«Узел жизни» – это связка слов из иудейской традиции, «црор ахаим». Он же пучок, или сноп, и означает соединение у Бога в одну связку, в один сноп всех душ народа Израиля, живых и мертвых, поэтому на еврейских надгробиях пишут стандартную молитву: «Да будет душа твоя связана в сноп жизни вместе с душами Авраама, Исаака и Иакова». Традиция идет от слов пророчицы Авигаиль царю Давиду: «…да будет душа господина моего завязана в узле жизни у Господа, Бога твоего» (Первая книга царств 25–29). Мандельштам, наконец, узнал себя и был узнан в этом пучке и тем самым раскрылся для нового бытия.
Глава 1. Покорители морей
И оставив корабль, натрудивший в морях полотно,Одиссей возвратился, пространством и временем полный.Мандельштам, 1917
май 1913
Здание Адмиралтейства – символ русской цивилизации, основанной Петром Великим. Оно подобно кораблю («фрегат», «ладья воздушная», «мачта недотрога») и в тоже время Акрополю («фрегат или акрополь»), и «сияет издали – воде и небу брат». «Акрополь», верхний город по‐гречески, место для крепости или храма, или того и другого вместе, и в этом соединении дома, храма и корабля священная основа античной цивилизации, являвшейся Петру в мечтах.
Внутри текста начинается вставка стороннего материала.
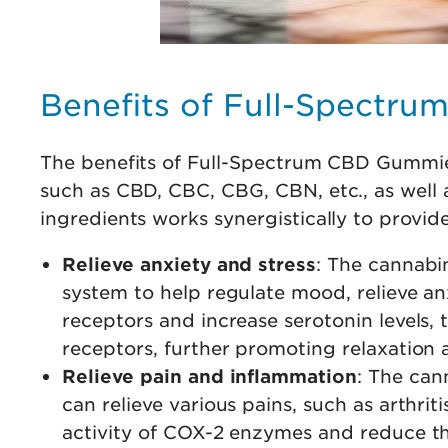
Benefits of Full-Spectr
The benefits of Full-Spectrum CBD Gummies
such as CBD, CBC, CBG, CBN, etc., as well 
ingredients works synergistically to provi
Relieve anxiety and stress
: The cannabi
system to help regulate mood, relieve a
receptors and increase serotonin levels
receptors, further promoting relaxation 
Relieve pain and inflammation
: The can
can relieve various pains, such as arthri
activity of COX-2 enzymes and reduce t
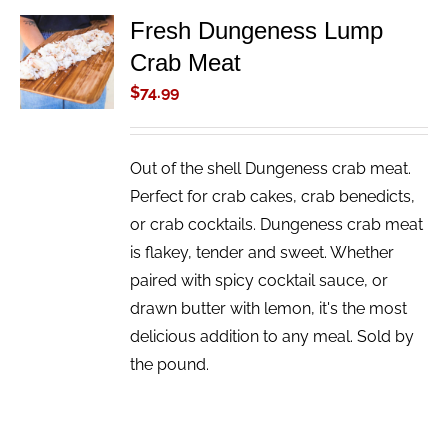
Fresh Dungeness Lump
ADD TO
Crab Meat
CART
/
$
74.99
DETAILS
Out of the shell Dungeness crab meat.
Perfect for crab cakes, crab benedicts,
or crab cocktails. Dungeness crab meat
is flakey, tender and sweet. Whether
paired with spicy cocktail sauce, or
drawn butter with lemon, it's the most
delicious addition to any meal. Sold by
the pound.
Но замысел не удалось воплотить, и Мандельштам, а для него Акрополь – метафора некой нерушимой основы культуры, духовного оплота, говорит о русской культуре57: У нас нет Акрополя. Наша культура до сих пор блуждает и не находит своих стен. В одном из вариантов «Адмиралтейства» была строка: «И в темной зелени потерянный акрополь». Акрополь потерян в диких зарослях, или ушел под зеленые толщи на дно («как медуза, невская волна мне отвращенье легкое внушает»58). И Петербургу‐Петрополю, брату воды и неба, форштевню петровской корабельной цивилизации поэт предвещает гибель: «В Петрополе прозрачном мы умрем». Это написано в 16‐ом году, гибель еще в будущем, хоть и близком, а в 18‐ом пророчество сбывается: «О, если ты звезда – воды и неба брат,/Твой брат Петрополь умирает». Петербург, основанная Петром цивилизация, подражающая античности59, причудливая каменная громада, полная красоты и величия, есть призрак, здесь властвует Прозерпина, и «Мы в каждом вздохе смертный воздух пьем». Даже Москва 18‐го года видится ему в античных декорациях, революция – дионисийской мистерией, а постреволюционный город сравнивается с руинами Геркуланума.
В 1937‐ом, рисуя Рим «диктатора‐выродка», он будто вспомнит свое давнее пророчество о гибели этой «великой красоты»: «Мощь свободная и мера львиная/В усыпленьи и рабстве молчит».